As with so many other things, Hyde Park is outsourcing its own health care, possibly to the benefit of its own local competitor.

The reasons why this makes sense have all been laid out in a compelling essay by the current CEO of Chicago's Medical Center, James L. Madara, in which he argues that providing ER access and primary care to the primarily low-income neighborhoods surrounding urban Universities is bad for both research hospitals and the network of community-based clinics around it. It's inefficient and horribly expensive, Madara writes, for research universities to handle routine primary care for low-income people, and especially to run an ER in a poor neighborhood in which many patients will be uninsured. It also, he argues, cannibalizes the market of FQHC's, which are geared to preventive medicine and routine care at low cost.

The solution? Get out of primary care, and focus on being the best in "the complex specialized care academic medical centers provide." (*) Further, "This argument does not depend on defining groups by ability to pay or type of insurance; rather, it defines groups by the complexity of disease and the corresponding requirement for a facility dedicated to, and capable of treating patients with such illnesses."

That's not quite how it comes across in the local papers, however. Just in the last month, we've learned that the Medical Center is leasing space on E. Huron, in Streeterville, just steps from Northwestern's gargantuan concentration of 1,500 affiliated physicians. Just a few days ago, we learned that Chicago is also talking to Evanston Northwestern about an academic affiliation in the heart of the well-insured North Shore.

"Such a relationship could allow University of Chicago to tap into the wealthy base of patients the north suburban hospital operator is known to treat.

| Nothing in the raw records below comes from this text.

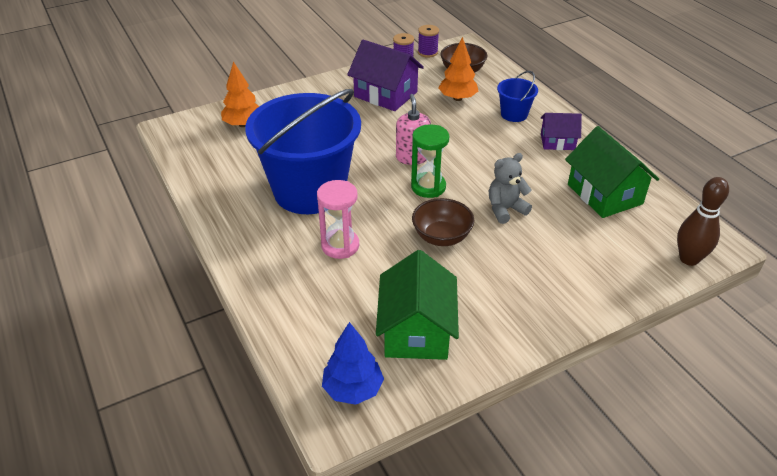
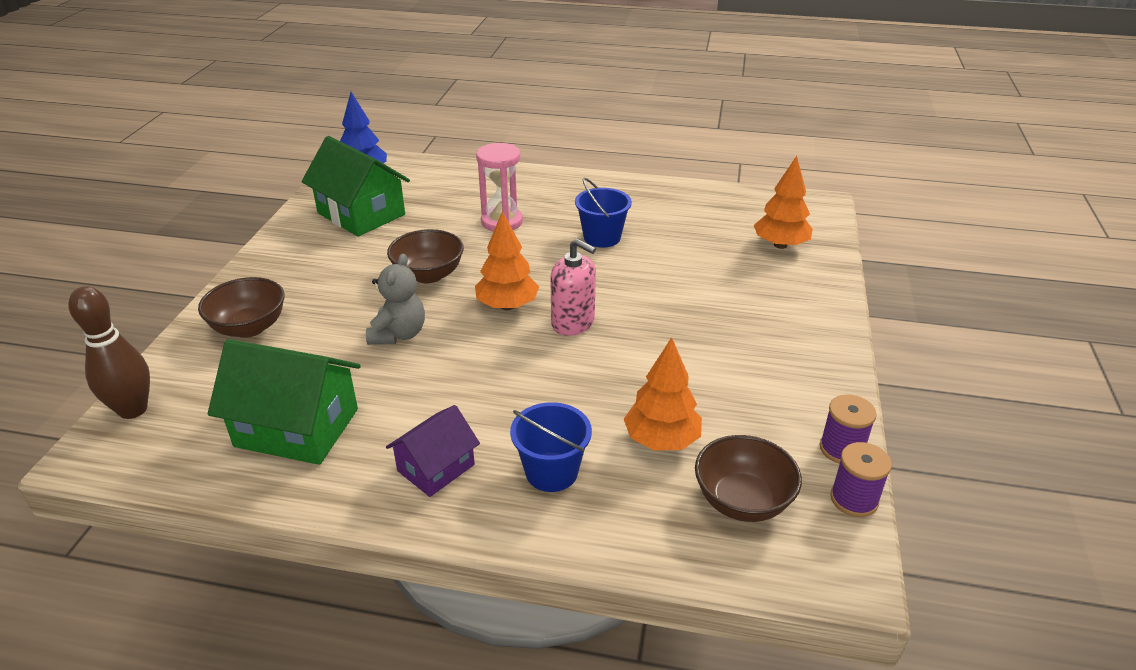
camera: 130 degrees right, 5 degrees down
(309, 191) = (602, 237): blue bucket -> blue bucket, size x0.42
(385, 94) = (746, 376): purple house -> none
(428, 187) = (507, 306): green hourglass -> orange tree
(587, 273) = (249, 327): none -> brown bowl

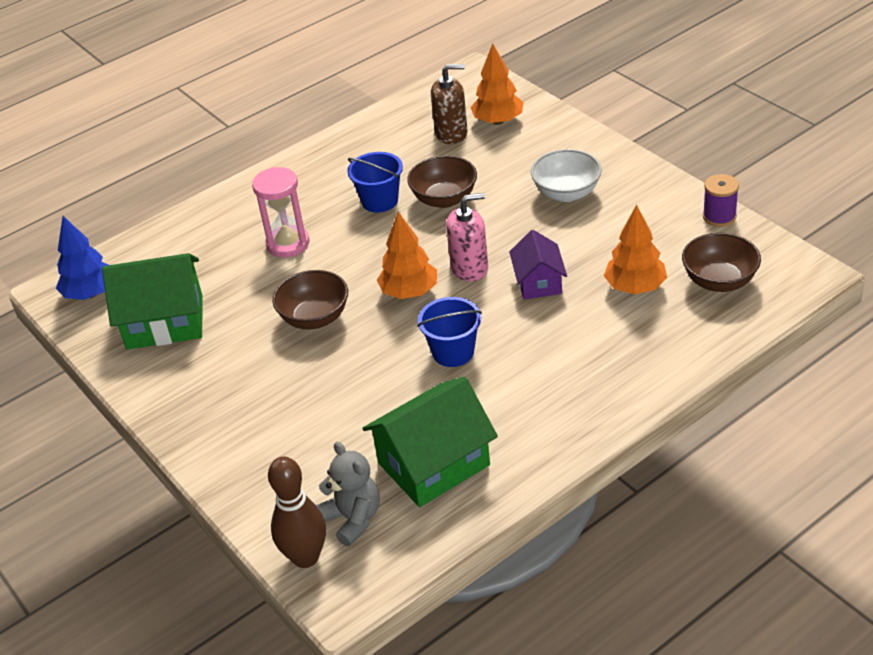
camera: 45 degrees left, 5 degrees up
(249, 327) = (265, 452): brown bowl -> brown bowl (444, 199)
(398, 334) = (378, 366): grey teddy bear -> grey teddy bear (353, 519)
(436, 468) = (553, 405): purple house -> purple house (538, 282)
(551, 472) = (613, 351): blue bucket -> blue bucket (453, 352)
(730, 230) = (451, 133): none -> brown soap dispenser
(740, 328) = (566, 193): none -> white bowl
(854, 499) = (761, 236): purple spool -> none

University of Chicago has been reaching into areas for more affluent patients, recently confirming a lease of office space for U. of C. doctors in Chicago's Streeterville neighborhood near Michigan Avenue," writes the Tribune's Bruce Japsen ("Northwestern Ending its Academic Affiliation with ENH," June 16, 2008).

There are other signs of shifting priorities. The Hospital recently closed its ophthalmology and psychiatry units, and obstetrics is shifting away from low-risk, normal pregnancies to prenatal, fetal medicine (ask some local moms about the now-defunct hospital midwifes group).

Exiting primary care is part of the restructuring that underlies these changes. Where the Medical Center can't be world class, or where its services become a cost center, it is pulling out, the better to compete with Mayo or the Cleveland Clinic at the very top. The economics of the situation make perfect sense.

In the meantime, the Hospital is setting up shop to take care of insured men with high blood pressure on East Huron, and a lot of Hyde Parkers will soon have to leave the neighborhood to see a doctor.


*Laurence D. Hill and James L. Madara, "Role of the Urban Academic Medical Center in US Health Care," Journal of American Medical Association, November 2, 2005 -- Vol. 294, No. 17: 2219-2220.